In such an environment, it is easy to start believing in the hype surrounding headline growth figures, and perhaps more importantly, growth predictions for the future. However, like farmers, the Government needs to learn to cope with the challenges of volatility. As Eoin Lowry highlights here, the reality is that oil price, exchange rates and interest rates can quickly change. With national debt running at 100% of GDP, a 1% increase in the cost of borrowing would wipe 1% off economic growth figures.

So what do we expect from the Government? To invest in parts of the economy that will deliver a return and then use surplus funds to pay down debt.

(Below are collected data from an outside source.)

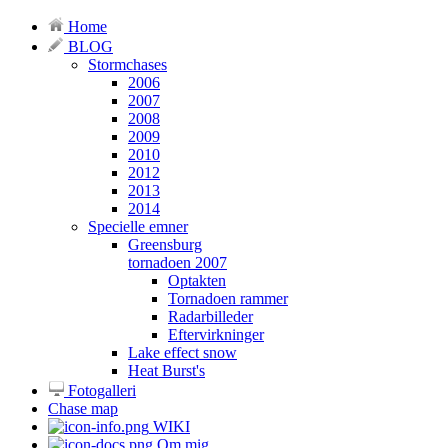
Home
BLOG
Stormchases
2006
2007
2008
2009
2010
2012
2013
2014
Specielle emner
Greensburg
tornadoen 2007
Optakten
Tornadoen rammer
Radarbilleder
Eftervirkninger
Lake effect snow
Heat Burst's
Fotogalleri
Chase map
WIKI
Om mig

Irish agriculture, and by association rural Ireland, has a strong case to make for targeted investment in next week’s budget. It has a proven track record of delivery and, as identified by Government, has the capacity to grow exports by 85% to €19bn, creating an additional 23,000 jobs.

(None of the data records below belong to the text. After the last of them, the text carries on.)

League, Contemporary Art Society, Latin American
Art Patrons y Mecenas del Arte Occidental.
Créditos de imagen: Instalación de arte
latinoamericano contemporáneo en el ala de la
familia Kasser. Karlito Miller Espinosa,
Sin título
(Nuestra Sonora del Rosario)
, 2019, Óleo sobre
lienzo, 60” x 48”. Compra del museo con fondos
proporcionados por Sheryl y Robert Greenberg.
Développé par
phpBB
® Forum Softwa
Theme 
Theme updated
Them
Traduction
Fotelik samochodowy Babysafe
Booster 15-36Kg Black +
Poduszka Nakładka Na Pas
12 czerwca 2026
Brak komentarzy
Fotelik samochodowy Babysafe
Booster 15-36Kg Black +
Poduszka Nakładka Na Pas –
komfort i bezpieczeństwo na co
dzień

This growth should only come if it delivers the primary producer a sustainable profit margin. Government has a role to play here in delivering a tax regime that accommodates the income volatility challenges so evident this year.

The Government’s commitment to the growth plan will be measured primarily through the level of support and commitment to the Rural Development Programme (RDP). In 2013, Taoiseach Enda Kenny and Minister for Agriculture Simon Coveney committed to delivering a RDP programme of €580m per annum through 46% co-financing of EU funds. Nearly three years on and farmers still await the full benefit.

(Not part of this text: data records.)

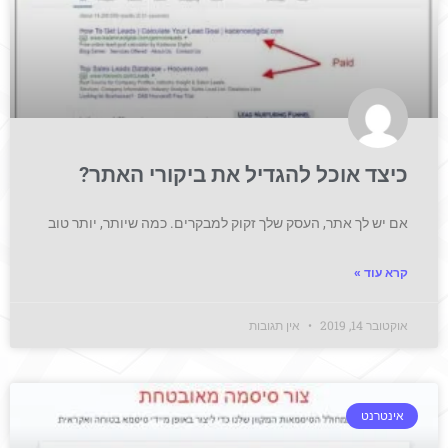
כיצד אוכל להגדיל את ביקורי האתר?
אם יש לך אתר, העסק שלך זקוק למבקרים. כמה שיותר, יותר טוב
קרא עוד »
אוקטובר 14, 2019
אין תגובות
אינטרנט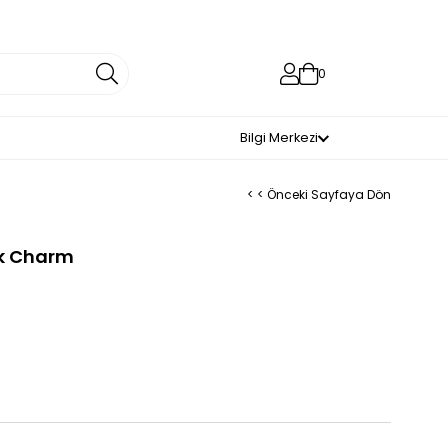
0
Bilgi Merkezi
< < Önceki Sayfaya Dön
ik Charm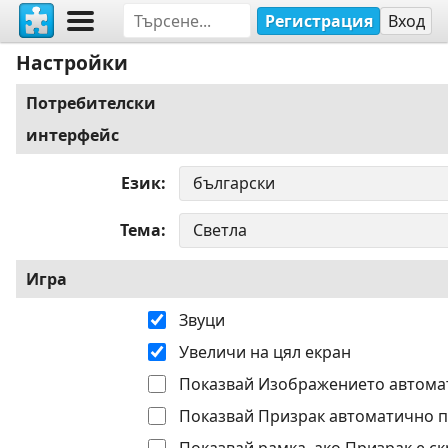
Регистрация
Вход
Настройки
Потребителски
интерфейс
Език
Тема
Игра
Звуци
Увеличи на цял екран
Показвай Изображението автома
Показвай Призрак автоматично п
Показвай рамка, ако Призрак е ск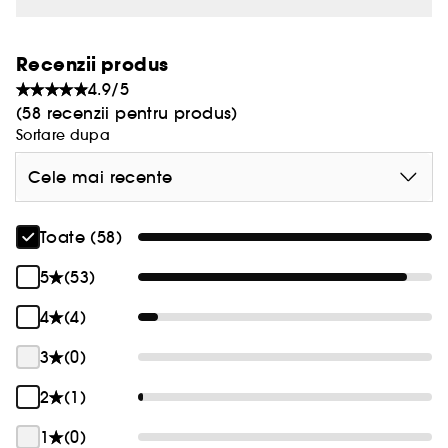
Recenzii produs
4.9/5
(58 recenzii pentru produs)
Sortare dupa
Cele mai recente
Toate (58)
5
(53)
4
(4)
3
(0)
2
(1)
1
(0)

The critical agri-environment schemes remain a ghost of the past in relation to the flow of money on to farms. At its peak, REPS was delivering €336m per annum to farmers. This year, farmers will receive just €155m through agri-environment schemes. While delays in securing approval for schemes at EU level have been a factor, Government will have no excuses for not significantly increasing support for key schemes in 2016. Farmers will be expecting a commitment to increase funding for agri-environment schemes up to €250m.

Here we detail the various budget demands from the IFA and other farm organisations. The IFA submission identifies the challenge of preventing inter-family transfer of land. Creating a phased transfer model needs serious consideration. Addressing the anomalies identified in the income tax system is an obvious step for a pro-jobs government.

Interestingly, farmers in Northern Ireland can avail of a tax exemption on 4x4s used on public roads. The vehicles are not only exempt from the NCT but are also allowed to be run on agricultural diesel. While conditions apply, a similar exemption would help alleviate some of the costs associated with land fragmentation.